L'ormai consolidata vendita di action per i tornei, il cosiddetto staking, non è più un affare riservato a chi vuole abbattere i costi delle trasferte e più in generale dei Buy In dei tornei ai quali si vuole partecipare, per affrontare con più tranquillità tali eventi.
In alcuni casi vi è l'esigenza, dettata più da vezzi personali che da effettivi bisogni economici, di mettere in vendita percentuali del proprio spending, in modo tale da creare uno zoccolo duro di una fan base che in qualche caso ha bisogno di essere confermata e/o corroborata da nuovi adepti.
La pratica dello staking
Intanto occorre mettere in chiaro, per chi non lo sapesse, come si sviluppa tale pratica.
Il giocatore interessato, che diventa automaticamente lo stakato, comunica solitamente il torneo, o il pacchetto di tornei, al quale vuole partecipare, poniamo il caso, per comodità, che decida di partecipare ad un evento da $10.000 di costo di iscrizione.
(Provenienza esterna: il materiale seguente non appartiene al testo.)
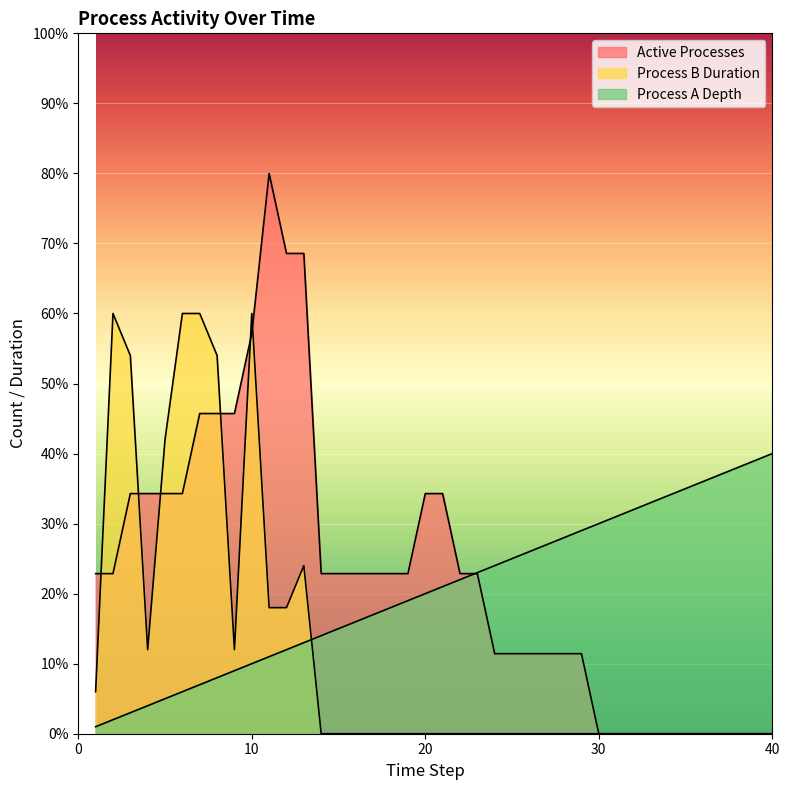

How many data points in Active Processes are less than 2?

17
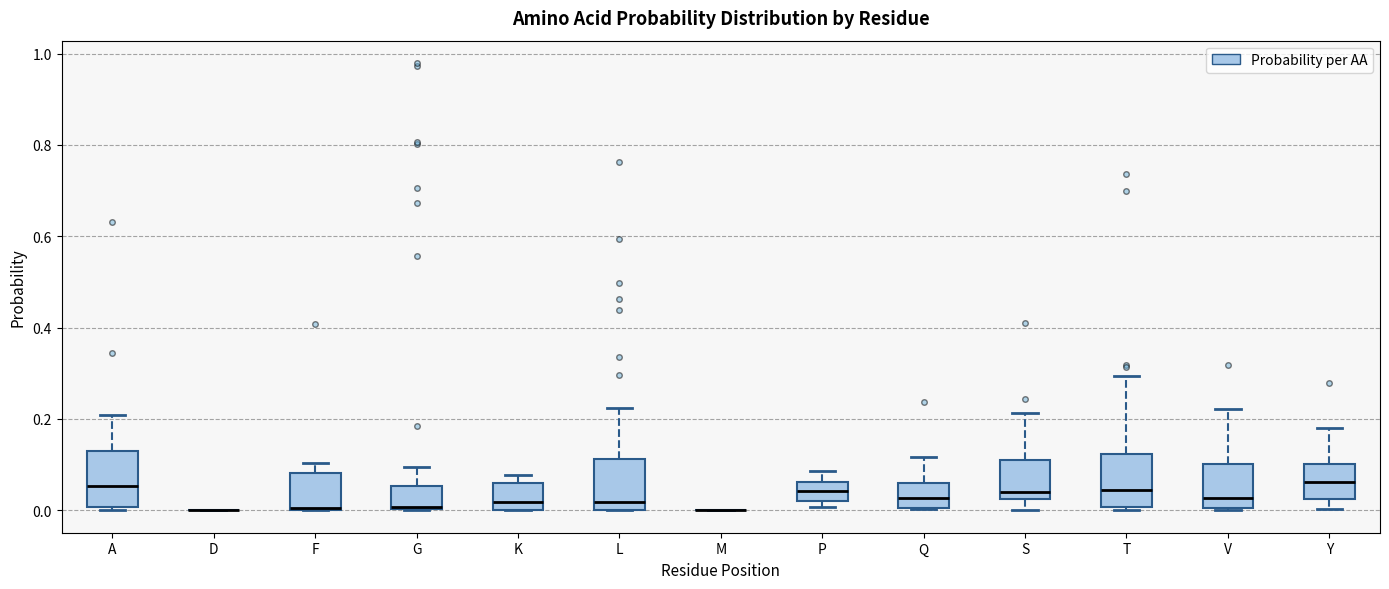

Reading left to right, read every box against the y-axis: the position of its median line, the range the box covers, and the ends of its whiskers. The values are not printed on the chart, so give them approximately, as read against the axis.

A: median 0.06, box 0.00 to 0.14, whiskers 0.00 (just below the box's lower edge) to 0.20
D: box collapsed to a line at 0.00, whiskers 0.00 to 0.00
F: median 0.00, box 0.00 to 0.08, whiskers 0.00 to 0.10
G: median 0.00, box 0.00 to 0.06, whiskers 0.00 to 0.10
K: median 0.02, box 0.00 to 0.06, whiskers 0.00 to 0.08
L: median 0.02, box 0.00 to 0.12, whiskers 0.00 to 0.22
M: box collapsed to a line at 0.00, whiskers 0.00 to 0.00
P: median 0.04, box 0.02 to 0.06, whiskers 0.00 to 0.08
Q: median 0.02, box 0.00 to 0.06, whiskers 0.00 to 0.12
S: median 0.04, box 0.02 to 0.12, whiskers 0.00 to 0.22
T: median 0.04, box 0.00 to 0.12, whiskers 0.00 (just below the box's lower edge) to 0.30
V: median 0.02, box 0.00 to 0.10, whiskers 0.00 to 0.22
Y: median 0.06, box 0.02 to 0.10, whiskers 0.00 to 0.18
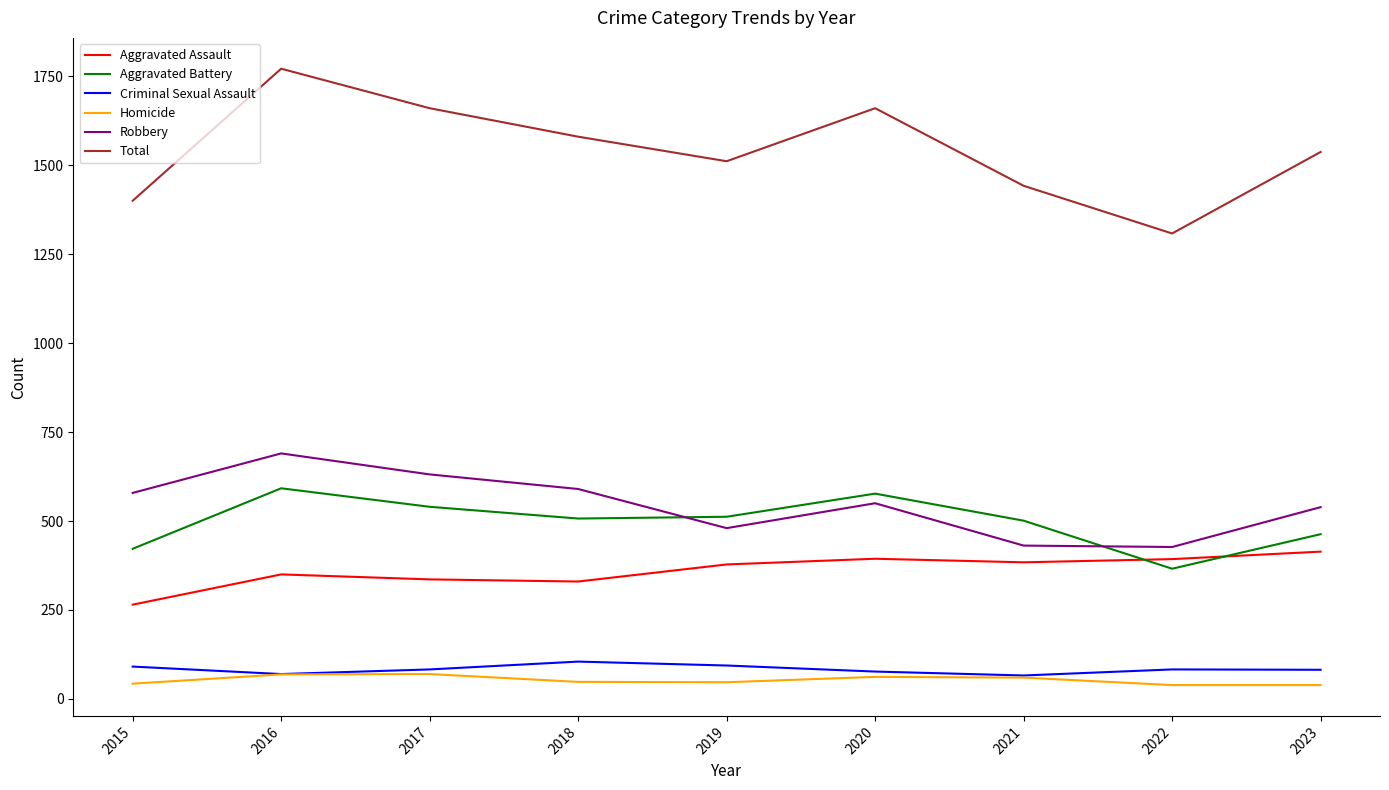

True or false: Criminal Sexual Assault has a value of 94 at 2019.

True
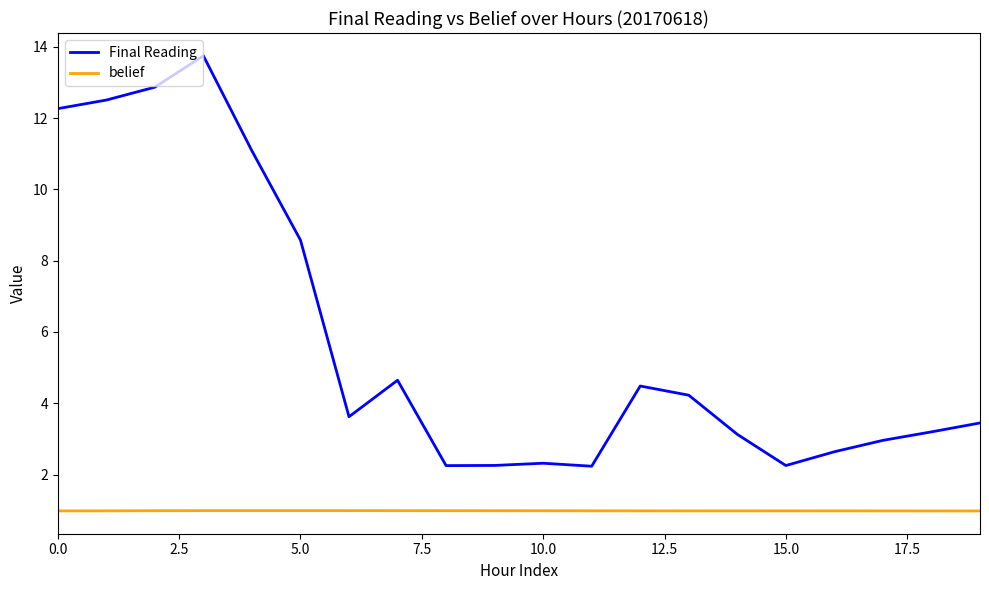

List the series in order of their peak value, highest first.

Final Reading, belief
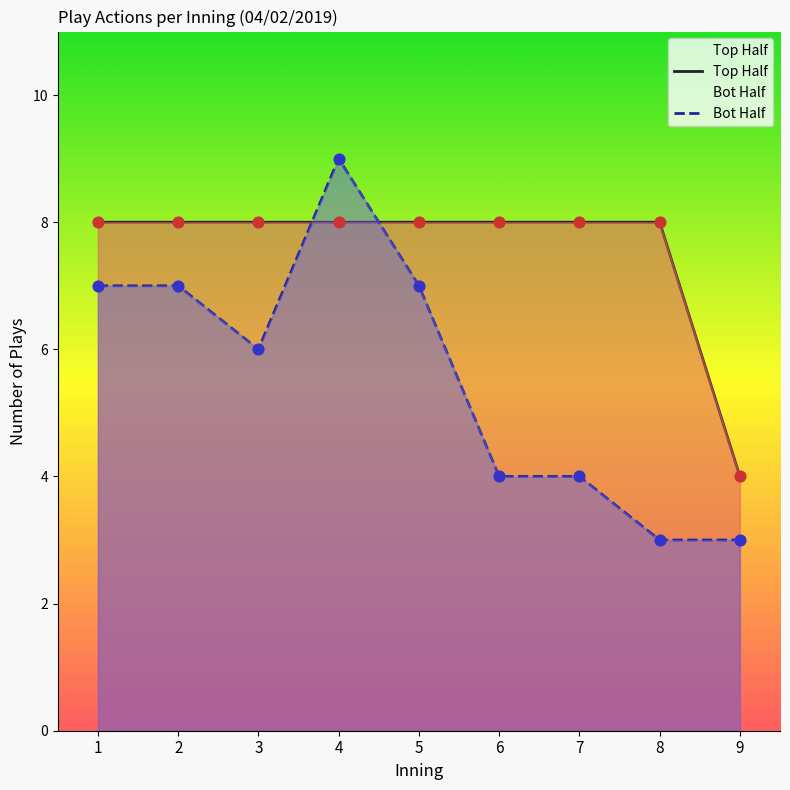

Is the value of Bot Half at 2 greater than the value of Top Half at 5?

No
Di questa somma vuole investire solo la metà, fate conto, dunque, $5.000, il motivo non è importante, dipende caso per caso, c'è chi lo fa, come appena detto, per farsi seguire dai propri tifosi, chi vende action ad amici e parenti che rimangono a casa, c'è chi ha degli accordi ormai consolidati da tempo con colleghi con cui scambia quote da tanto tempo, e ci sono anche quei giocatori che utilizzano dei siti specializzati che fanno il lavoro sporco per loro, raccogliendo, dietro ovviamente un compenso, la percentuale messa a disposizione da chi partecipa al torneo, la quale viene acquistata da perfetti sconosciuti, gli staker, che, esattamente come se fosse una poker room, vedranno innalzare il proprio conto nel caso in cui il proprio cavallino andasse In The Money.

Ci sono tutta una serie di implicazioni che non staremo qui ad analizzare, come ad esempio le tasse su tali vincite che cambiano di Paese in Paese sia di location del torneo, che di residenza del giocatore, oppure il markup, che è quel sistema che fa propendere il giocatore a vendere una percentuale maggiore di action in funzione della propria bravura e della propria conoscenza del gioco e, ovviamente, dei risultati, che può mettere sul tappeto in sede di accordo con gli acquirenti, alle volte atte ad abbattere le spese vive della trasferta, altre a riconoscere la bravura stessa del giocatore, ulteriore percentuale che non verrà riconosciuta in caso di dividendo da riconoscere al compratore.
Negreanu e Ivey vendono action
Due che sulla carta non dovrebbero avere problemi a pagarsi da soli i tornei, sono Daniel Negreanu e Phil Ivey, in vista degli appuntamenti di fine stagione che sono tutt'altro che secondari, anche se i due giocheranno con ogni probabilità eventi di diversa caratura.
Abbiamo parlato nelle scorse settimane della presenza di Phil Ivey al WPT Big One For One Drop da un milione di dollari di costo di iscrizione, con tanto di presentazione in pompa magna e che si svolgerà al Wynn di Las Vegas. Bene, lo statunitense sta vendendo l'uno per cento di questo torneo, circa $10.000.
Negreanu sarà invece il principale promotore delle WSOP Paradise alle Bahamas, nell'ormai super battuta struttura dell'Atlantis Paradise Island e, a fronte degli 800.000 dollari che ha deciso di investire per partecipare alla kermesse caraibica, ha messo sul tappeto tramite la piattaforma Pokerstake, il 25% dell'action.
Ma non è tutto, come scrive codigopoker.com, anche altri campioni affermati come Fedor Holz, Alex Foxen, Espen Jorstad, Jonathan Little e Jeremy Ausmus, sono caparbiamente decisi a vendere action a favore di chi vorrà seguirli da casa.
Vediamo chi punterà sul cavallo migliore.